For all functions you have to define the serialized classifier model to use in the first argument. The classifier model is a binary resource and can be stored in the database. It is referenced via an xs:anyURI. There are various models, which will produce different output, depending on which data set they have been trained. Stanford NER also allows you to train your own classifiers.
classify-string
takes a simple string an returns a sequence of text nodes and elements. An element is returned for each
identified entity.
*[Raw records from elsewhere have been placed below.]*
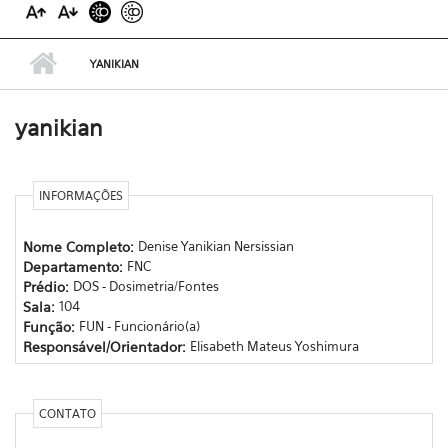
YANIKIAN
yanikian
INFORMAÇÕES
Nome Completo:
Denise Yanikian Nersissian
Departamento:
FNC
Prédio:
DOS - Dosimetria/Fontes
Sala:
104
Função:
FUN - Funcionário(a)
Responsável/Orientador:
Elisabeth Mateus Yoshimura
CONTATO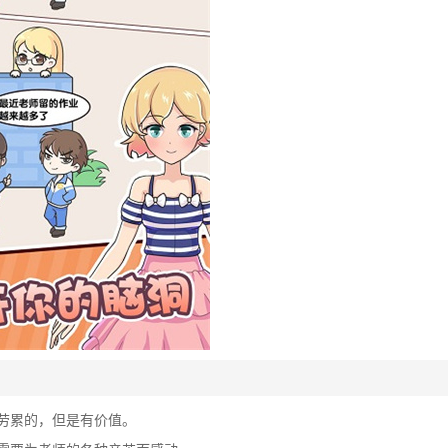
很劳累的，但是有价值。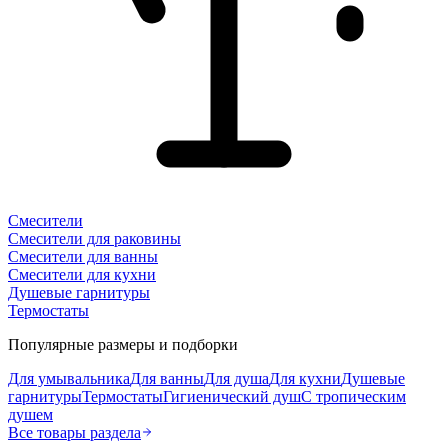
Смесители
Смесители для раковины
Смесители для ванны
Смесители для кухни
Душевые гарнитуры
Термостаты
Популярные размеры и подборки
Для умывальника
Для ванны
Для душа
Для кухни
Душевые
гарнитуры
Термостаты
Гигиенический душ
С тропическим
душем
Все товары раздела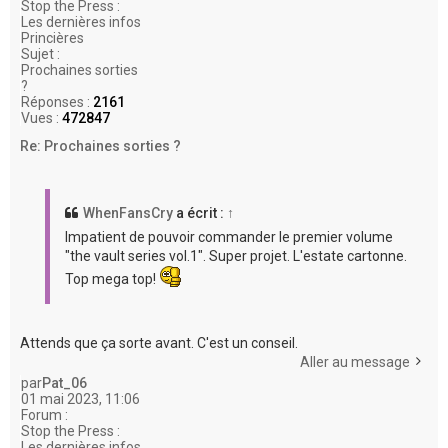
Stop the Press :
Les dernières infos
Princières
Sujet :
Prochaines sorties
?
Réponses :
2161
Vues :
472847
Re: Prochaines sorties ?
WhenFansCry
a écrit :
↑
Impatient de pouvoir commander le premier volume
"the vault series vol.1". Super projet. L'estate cartonne.
Top mega top!
Attends que ça sorte avant. C'est un conseil.
Aller au message
par
Pat_06
01 mai 2023, 11:06
Forum :
Stop the Press :
Les dernières infos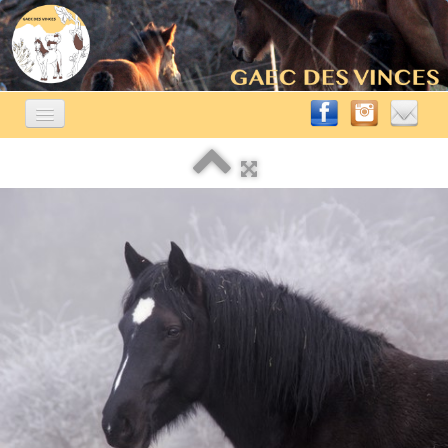
ACCUEIL
ÉLEVAGE ÉQUIN
▼
A VENDRE
▼
AUTRES ACTIVITÉS
▼
CONTACT
BLOG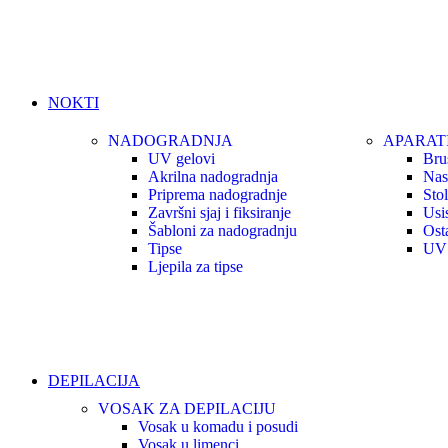
NOKTI
NADOGRADNJA
APARAT
UV gelovi
Bru
Akrilna nadogradnja
Nast
Priprema nadogradnje
Sto
Završni sjaj i fiksiranje
Usi
Šabloni za nadogradnju
Osta
Tipse
UV 
Ljepila za tipse
DEPILACIJA
VOSAK ZA DEPILACIJU
Vosak u komadu i posudi
Vosak u limenci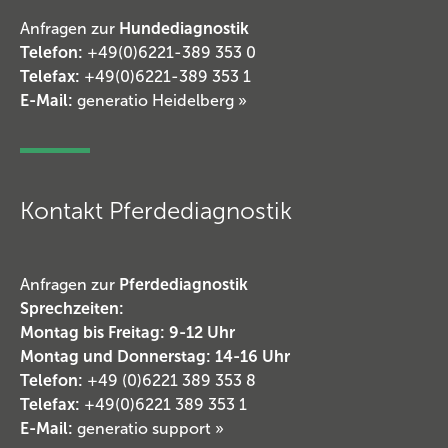
Anfragen zur
Hundediagnostik
Telefon:
+49(0)6221-389 353 0
Telefax:
+49(0)6221-389 353 1
E-Mail:
generatio Heidelberg »
Kontakt Pferdediagnostik
Anfragen zur
Pferdediagnostik
Sprechzeiten:
Montag bis Freitag: 9-12 Uhr
Montag und Donnerstag: 14-16 Uhr
Telefon:
+49 (0)6221 389 353 8
Telefax:
+49(0)6221 389 353 1
E-Mail:
generatio support
»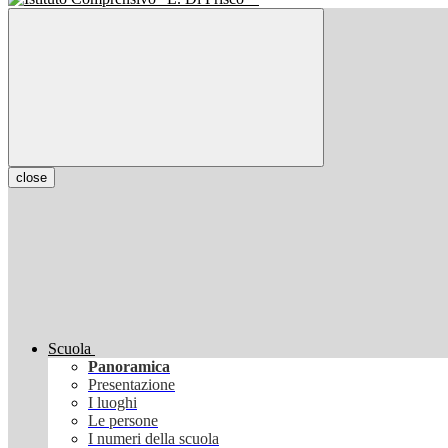
close
Scuola
Panoramica
Presentazione
I luoghi
Le persone
I numeri della scuola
It has the same name (in lower case) as the category reported by NER.
xquery version "3.0"; import module namespace ner="http://exist-db.org/xquery/stanford-ner"; let $classifier := xs:anyURI("/db/apps/stanford-ner/resources/classifiers/english.muc.7class.distsim.crf.ser.gz") let $text := "PRISM was first publicly revealed when classified documents about the program were leaked to journalists of the The Washington Post and The Guardian by Edward Snowden – at the time an NSA contractor – during a visit to Hong Kong." return ner:classify-string($classifier, $text)
The two-argument version of classify-node
wraps entities into simple elements having the same name as the corresponding category
reported by Stanford NER.
xquery version "3.0"; import module namespace ner="http://exist-db.org/xquery/stanford-ner"; let $classifier := xs:anyURI("/db/apps/stanford-ner/resources/classifiers/english.muc.7class.distsim.crf.ser.gz") let $text := <p>PRISM was first publicly revealed when classified documents about the program were leaked to journalists of the The Washington Post and The Guardian by Edward Snowden – at the time an NSA contractor – during a visit to Hong Kong.</p> return ner:classify-node($classifier, $text)
You can control the output generated for each entity by providing a callback function. It will be called once for every entity and should take to parameters:
xquery version "3.0"; import module namespace ner="http://exist-db.org/xquery/stanford-ner"; let $classifier := xs:anyURI("/db/apps/stanford-ner/resources/classifiers/english.muc.7class.distsim.crf.ser.gz") let $text := <p>PRISM was first publicly revealed when classified documents about the program were leaked to journalists of the The Washington Post and The Guardian by Edward Snowden – at the time an NSA contractor – during a visit to Hong Kong.</p> return ner:classify-node($classifier, $text, function($tag, $content) { <span class="{lower-case($tag)}">{$content}</span> })
From the Stanford NLP website, you can download two additional classifier models: one for
German and one for Chinese. While the German model should work out of the box if you load the corresponding resource into the db, Chinese text has to be
segmented first. We provide variants of the two XQuery functions which deal with the segmentation step: ner:classify-string-cn
and
ner:classify-node-cn
.
Please read the Chinese Language Support section in the build documentation.